My sister was not as good a navigator of the back roads in Marion County as I came to be. I liked to sneak cigarettes out where I knew no one would see me, which meant I took a lot of excursions all over creation to sneak smokes. Gasoline was about $1 a gallon so it wasn’t terribly expensive. I miss the random drive for the hell of it, but I have to admit that back then it wasn’t as much about the scenery as the nicotine.
Even though she didn’t know all the funky hideaways I ended up finding, she did find one of my favorite places- the railroad trestle bridge. It’s long since been torn down and scrapped for whatever the steel was worth, but in 1984, though the line was dead and the tracks torn up, the bridge was still lingering over the river, a monument to obsolescence, a shadow still standing from a long-ago sphere.
It’s hard to describe the serenity I found that day. Even my sisters left me alone for awhile and didn’t threaten to knock me off the bridge where I would surely be sucked into the brackish water and unspeakable muck below. I would never recommend swimming, wading or touching the water in that part of the Scioto River today (and certainly not back then) but sitting about 30 feet above the river on the trestle bridge listening to the soft breeze and the running water is hard to describe. It was as if I was everywhere and nowhere at the same time (all points converge here) and I never wanted to leave. All the things that weighed so heavily on my shoulders were gone (including the paranoia should our hooky-playing be discovered) and for if only a brief moment, I was free.
The world has moved on since then. Places like that old trestle bridge, those happenstance cathedrals that occur in spite of the crushing hammer of entropy, and in defiance of conscious efforts to unmake them, are harder and harder to find in a world where the new mantra is structure and order. Even small children have every minute of their days scheduled and dedicated to a specific purpose. I know all too well what it is to be locked into the whirlwind of busy- going everywhere and getting nowhere.
It’s hard for me to wrap my head around the grace of God. As much as I should have been in that service of shadows, I was in reality sitting on a railroad bridge without a care in the world. It’s not so much that dropping out and going to sit on the bridge and watch the world go around is a bad thing, it’s more that everything has a price. It’s easy for us to say we want to walk with Jesus- until it’s shadow time. History gives the apostle Peter a bad rap for denying Jesus three times, but isn’t that we humans in our weakness and fallenness do?
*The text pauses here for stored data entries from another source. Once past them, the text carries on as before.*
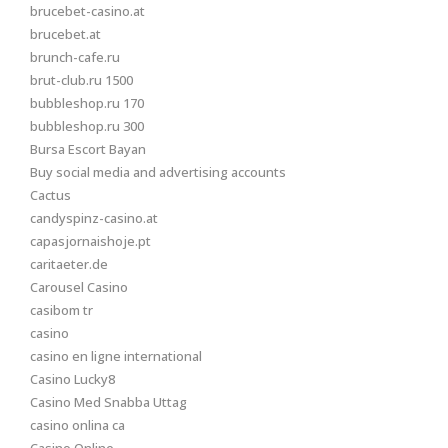
brucebet-casino.at
brucebet.at
brunch-cafe.ru
brut-club.ru 1500
bubbleshop.ru 170
bubbleshop.ru 300
Bursa Escort Bayan
Buy social media and advertising accounts
Cactus
candyspinz-casino.at
capasjornaishoje.pt
caritaeter.de
Carousel Casino
casibom tr
casino
casino en ligne international
Casino Lucky8
Casino Med Snabba Uttag
casino onlina ca
Casino Online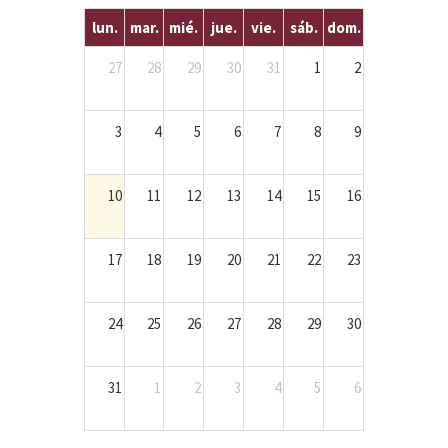
lun.
mar.
mié.
jue.
vie.
sáb.
dom.
27
28
29
30
31
1
2
3
4
5
6
7
8
9
10
11
12
13
14
15
16
17
18
19
20
21
22
23
24
25
26
27
28
29
30
31
1
2
3
4
5
6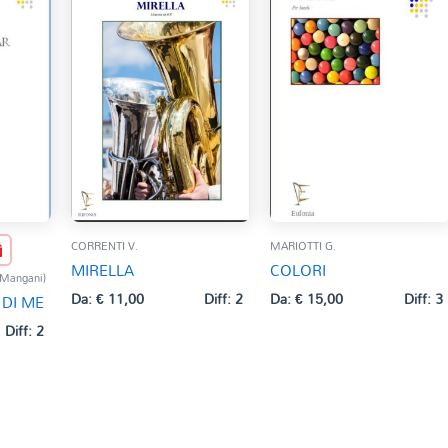
CORRENTI V.
MARIOTTI G.
MIRELLA
COLORI
 Mangani)
Da:
€
11,00
Diff: 2
Da:
€
15,00
Diff: 3
 DI ME
Diff: 2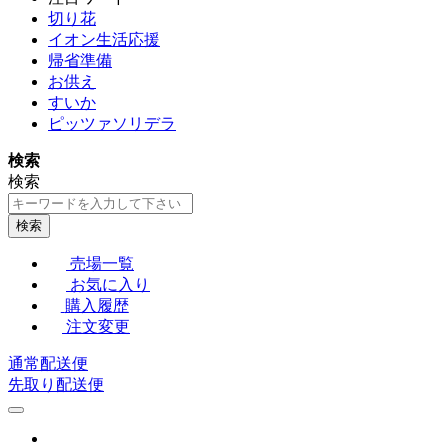
切り花
イオン生活応援
帰省準備
お供え
すいか
ピッツァソリデラ
検索
検索
検索
売場一覧
お気に入り
購入履歴
注文変更
通常配送便
先取り配送便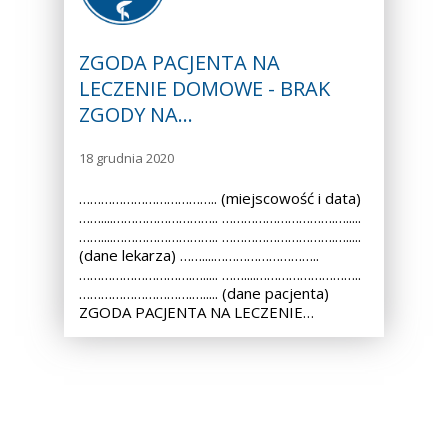
ZGODA PACJENTA NA
LECZENIE DOMOWE - BRAK
ZGODY NA…
18 grudnia 2020
……………………………….. (miejscowość i data)
……....……………………….. ………………………….….....
……....……………………….. ………………………….….....
(dane lekarza) ……....………………………..
………………………….…..... ……....………………………..
………………………….…..... (dane pacjenta)
ZGODA PACJENTA NA LECZENIE…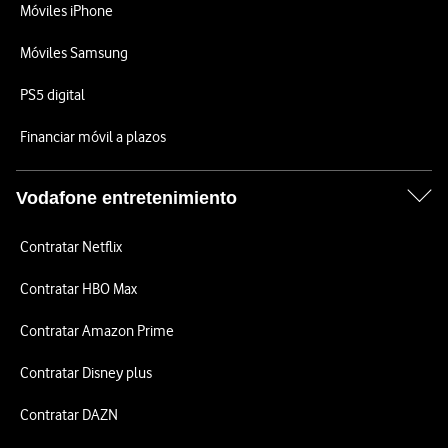
Móviles iPhone
Móviles Samsung
PS5 digital
Financiar móvil a plazos
Vodafone entretenimiento
Contratar Netflix
Contratar HBO Max
Contratar Amazon Prime
Contratar Disney plus
Contratar DAZN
One of the beauties of the grace of God is that He knows our weakness. He knows that our bodies are weak and our moral constitutions even weaker. Although we are also called to carry the cross, like as not we end up playing hooky instead, spending our lives blissfully unaware and disconnected from the suffering our Savior bore in our place.
The good news is that even when we are faithless He is faithful. He offers us His grace, purchased with His blood and suffering and tears.